Compound interest is normally taxable

Unless you invest in a tax-sheltered account, you will have to pay taxes on any investment interest at your regular income tax rate. Interest rates paid on savings/checking accounts and bonds, as well as dividends (shared profits), are all generally taxable. This could mean around 30–35% in both state and federal taxes for those in the United States. So a 10% rate of return could end up being closer to 6% after taxes.

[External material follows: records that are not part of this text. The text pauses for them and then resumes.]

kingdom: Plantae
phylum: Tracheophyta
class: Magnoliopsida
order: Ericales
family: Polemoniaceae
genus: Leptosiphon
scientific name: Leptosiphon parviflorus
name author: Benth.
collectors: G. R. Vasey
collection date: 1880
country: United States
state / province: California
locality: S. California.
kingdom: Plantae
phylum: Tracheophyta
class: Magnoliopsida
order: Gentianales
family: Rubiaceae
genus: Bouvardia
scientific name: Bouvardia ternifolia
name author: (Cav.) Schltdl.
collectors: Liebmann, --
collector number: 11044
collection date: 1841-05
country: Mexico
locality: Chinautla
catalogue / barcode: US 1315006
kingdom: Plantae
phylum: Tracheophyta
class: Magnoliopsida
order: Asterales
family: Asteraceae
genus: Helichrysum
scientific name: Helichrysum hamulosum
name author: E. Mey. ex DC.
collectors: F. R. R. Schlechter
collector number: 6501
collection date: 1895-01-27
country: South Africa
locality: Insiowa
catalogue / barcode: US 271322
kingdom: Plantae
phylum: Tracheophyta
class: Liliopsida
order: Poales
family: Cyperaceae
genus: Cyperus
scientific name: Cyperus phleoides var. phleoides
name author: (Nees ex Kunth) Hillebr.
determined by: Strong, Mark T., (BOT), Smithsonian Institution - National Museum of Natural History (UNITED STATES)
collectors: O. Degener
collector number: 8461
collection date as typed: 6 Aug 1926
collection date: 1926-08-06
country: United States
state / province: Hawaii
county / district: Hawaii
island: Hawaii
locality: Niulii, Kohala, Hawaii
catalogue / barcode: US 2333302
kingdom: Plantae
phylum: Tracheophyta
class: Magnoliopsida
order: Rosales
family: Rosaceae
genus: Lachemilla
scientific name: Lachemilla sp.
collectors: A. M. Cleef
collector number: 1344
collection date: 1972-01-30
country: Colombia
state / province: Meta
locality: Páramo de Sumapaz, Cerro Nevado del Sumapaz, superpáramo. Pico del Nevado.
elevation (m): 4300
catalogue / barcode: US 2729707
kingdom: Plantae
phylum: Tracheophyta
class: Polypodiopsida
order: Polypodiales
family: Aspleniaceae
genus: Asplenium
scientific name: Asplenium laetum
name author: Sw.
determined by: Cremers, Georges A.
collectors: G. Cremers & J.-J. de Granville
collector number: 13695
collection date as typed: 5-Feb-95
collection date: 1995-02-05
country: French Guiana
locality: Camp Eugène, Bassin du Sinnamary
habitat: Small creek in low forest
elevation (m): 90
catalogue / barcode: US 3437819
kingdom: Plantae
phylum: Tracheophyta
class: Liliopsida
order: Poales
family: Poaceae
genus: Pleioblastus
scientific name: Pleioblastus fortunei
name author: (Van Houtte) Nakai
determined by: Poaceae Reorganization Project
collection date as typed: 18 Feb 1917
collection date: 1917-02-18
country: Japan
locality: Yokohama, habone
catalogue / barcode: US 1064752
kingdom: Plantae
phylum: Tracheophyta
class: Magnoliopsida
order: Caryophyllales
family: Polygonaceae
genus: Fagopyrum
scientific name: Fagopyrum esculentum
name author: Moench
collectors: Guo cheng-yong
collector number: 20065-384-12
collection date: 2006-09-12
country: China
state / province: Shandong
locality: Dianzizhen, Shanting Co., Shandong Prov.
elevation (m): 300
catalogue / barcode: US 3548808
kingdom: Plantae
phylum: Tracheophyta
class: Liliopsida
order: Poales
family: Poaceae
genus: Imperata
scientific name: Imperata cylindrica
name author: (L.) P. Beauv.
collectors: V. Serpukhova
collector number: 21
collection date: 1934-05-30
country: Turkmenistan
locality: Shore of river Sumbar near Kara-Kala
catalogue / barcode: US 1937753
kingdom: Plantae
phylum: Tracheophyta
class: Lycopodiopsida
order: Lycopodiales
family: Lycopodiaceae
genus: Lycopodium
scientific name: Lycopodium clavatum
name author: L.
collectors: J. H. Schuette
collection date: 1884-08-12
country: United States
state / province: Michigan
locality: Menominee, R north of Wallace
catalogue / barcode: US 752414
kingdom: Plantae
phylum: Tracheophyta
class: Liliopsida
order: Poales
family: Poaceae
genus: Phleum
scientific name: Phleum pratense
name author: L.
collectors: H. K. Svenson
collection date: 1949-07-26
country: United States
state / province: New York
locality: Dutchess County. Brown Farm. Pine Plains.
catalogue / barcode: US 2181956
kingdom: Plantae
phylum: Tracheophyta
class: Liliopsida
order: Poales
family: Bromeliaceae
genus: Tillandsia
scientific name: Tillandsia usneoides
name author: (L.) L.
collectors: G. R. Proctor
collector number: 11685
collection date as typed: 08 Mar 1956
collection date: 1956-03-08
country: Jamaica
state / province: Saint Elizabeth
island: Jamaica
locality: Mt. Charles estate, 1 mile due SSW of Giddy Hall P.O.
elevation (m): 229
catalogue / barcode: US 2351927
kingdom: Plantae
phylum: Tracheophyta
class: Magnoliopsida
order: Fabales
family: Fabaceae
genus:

Tax-sheltered accounts protect your earnings until withdrawn

The answer can be found in tax-sheltered accounts. A tax-sheltered account lets interest accumulate within your account without being taxed until it is withdrawn. This puts the power of compounding back into your hands, because your investment has the potential to grow faster without taxes cutting into your growing interest. Here are some tax-advantaged strategies to consider:

  • Tax-deferred retirement plans such as individual retirement accounts
  • Tax-deferred annuities

A tax-sheltered account puts the concept of compounding back into your hands, because your investment has the potential to grow faster without taxes cutting into your growing interest.